By Denise Cheong. Published: 3 February 2012.
One of Singapore’s landmark arts centres has itself been turned into a work of art.
Take a stroll along Armenian Street and you will find The Substation shrouded in interwoven black and cream plastic strips.
The arts centre-turned-art-installation was commissioned by the National Heritage Board and the Singapore Art Museum.
Singapore artists Grace Tan, 32, and Randy Chan, 41, created it to celebrate The Substation’s 20th anniversary. Their work, quite an artistic and architectural feat, is titled Building As A Body.
It is a 15m-tall and 10m-wide matrix of 471 PVC strips, each between 5m and 9m in length and 3cm in width. These strips are connected to steel poles using square rings and conceals the entire facade of The Substation building.
The 80kg structure was completed on Jan 10 and is on display till March 28. It is supported by steel scaffolding clamped to the building’s pillars, and took three days and 10 construction workers to build.
On why the artists concealed the arts centre, Chan said he was disappointed that since the National Library and a well- known char kway teow stall (Armenian Street Char Kway Teow, now at Block 303, Anchorvale Link Coffeshop in Sengkang) were relocated, the area was now often deserted.

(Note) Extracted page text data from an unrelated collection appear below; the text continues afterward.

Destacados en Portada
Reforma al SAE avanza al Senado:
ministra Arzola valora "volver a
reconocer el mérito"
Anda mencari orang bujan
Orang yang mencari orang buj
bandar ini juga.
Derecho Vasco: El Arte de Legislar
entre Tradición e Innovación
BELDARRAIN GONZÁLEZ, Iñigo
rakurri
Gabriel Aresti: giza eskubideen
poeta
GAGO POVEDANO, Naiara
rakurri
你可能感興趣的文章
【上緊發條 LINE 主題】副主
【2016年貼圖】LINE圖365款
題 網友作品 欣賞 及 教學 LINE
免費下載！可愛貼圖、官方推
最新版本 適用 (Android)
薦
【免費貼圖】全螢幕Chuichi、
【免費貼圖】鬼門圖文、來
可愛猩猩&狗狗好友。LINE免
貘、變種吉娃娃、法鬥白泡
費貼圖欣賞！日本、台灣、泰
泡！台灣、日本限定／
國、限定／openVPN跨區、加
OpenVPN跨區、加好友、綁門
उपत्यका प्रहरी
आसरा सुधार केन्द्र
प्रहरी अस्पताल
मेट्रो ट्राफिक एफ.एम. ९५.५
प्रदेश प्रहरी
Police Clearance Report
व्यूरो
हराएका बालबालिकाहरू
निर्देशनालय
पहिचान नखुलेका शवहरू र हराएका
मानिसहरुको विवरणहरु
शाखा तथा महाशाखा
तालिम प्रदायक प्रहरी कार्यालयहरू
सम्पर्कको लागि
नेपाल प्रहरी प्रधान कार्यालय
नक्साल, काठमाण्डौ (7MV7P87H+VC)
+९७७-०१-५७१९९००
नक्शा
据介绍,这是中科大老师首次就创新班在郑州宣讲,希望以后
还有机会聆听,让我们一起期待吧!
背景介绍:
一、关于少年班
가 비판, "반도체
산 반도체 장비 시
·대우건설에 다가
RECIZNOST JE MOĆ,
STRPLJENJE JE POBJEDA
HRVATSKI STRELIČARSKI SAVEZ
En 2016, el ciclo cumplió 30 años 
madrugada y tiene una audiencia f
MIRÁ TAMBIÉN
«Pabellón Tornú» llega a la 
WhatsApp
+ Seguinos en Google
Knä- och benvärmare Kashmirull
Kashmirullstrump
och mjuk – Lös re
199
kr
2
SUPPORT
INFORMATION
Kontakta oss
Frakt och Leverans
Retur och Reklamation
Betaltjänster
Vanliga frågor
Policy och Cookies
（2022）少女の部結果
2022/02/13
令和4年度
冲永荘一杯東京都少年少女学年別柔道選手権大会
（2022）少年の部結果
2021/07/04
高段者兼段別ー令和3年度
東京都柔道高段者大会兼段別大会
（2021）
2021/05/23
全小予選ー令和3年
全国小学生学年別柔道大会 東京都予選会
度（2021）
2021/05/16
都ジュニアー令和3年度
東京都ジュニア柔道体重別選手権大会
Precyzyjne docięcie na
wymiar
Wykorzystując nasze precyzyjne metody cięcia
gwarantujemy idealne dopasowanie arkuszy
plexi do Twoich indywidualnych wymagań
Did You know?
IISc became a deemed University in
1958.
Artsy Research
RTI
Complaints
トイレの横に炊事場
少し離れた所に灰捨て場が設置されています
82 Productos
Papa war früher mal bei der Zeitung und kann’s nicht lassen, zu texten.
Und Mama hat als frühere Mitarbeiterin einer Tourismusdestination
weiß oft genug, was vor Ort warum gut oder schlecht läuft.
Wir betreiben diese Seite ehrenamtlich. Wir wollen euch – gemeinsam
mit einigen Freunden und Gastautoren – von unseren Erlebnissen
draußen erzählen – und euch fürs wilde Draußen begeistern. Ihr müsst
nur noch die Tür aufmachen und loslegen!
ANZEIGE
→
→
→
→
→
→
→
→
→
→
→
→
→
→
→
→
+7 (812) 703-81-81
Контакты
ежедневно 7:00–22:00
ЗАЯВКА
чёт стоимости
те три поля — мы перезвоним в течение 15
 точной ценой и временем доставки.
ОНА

‘The idea was to personify the building. If you look at it one way, the veil represents a woman’s coming of age as a young bride. However, it can also stand for something more morbid, as a veil is also used to cover a corpse,’ he said.
Tan added: ‘This is why we chose the monochromatic colour scheme instead of something more striking. The polarity is very symbolic.
‘The image of a veil in itself is very elusive and mysterious. This can be paralleled to how The Substation means different things to different people.’
The Substation artistic director Noor Effendy Ibrahim, 38, said: ‘I hope the installation will activate a new imagination of The Substation, not only as a home for the arts but also as a platform for design and sculpture.’
He added: ‘The Substation already stands out in gentrified Armenian Street. This installation disrupts the clean lines of this neighbourhood. I like it and I think it’s an important statement.’
On the use of PVC strips, Chan said: ‘As this is a public art installation, we were very strategic about the materials used. Instead of just draping a big cloth over the building, which will eventually get wet and heavy, we went for this idea of weaving so that wind can flow through it.
‘PVC material is water-resistant and also very light, making the veil structurally sound.’
This is Chan and Tan’s first time collaborating on an art project of this scale.
He is an architect by profession, and she is an associate artist of The Substation’s research programme and the founder of kwodrent, an inter-disciplinary practice specialising in design and fabric works.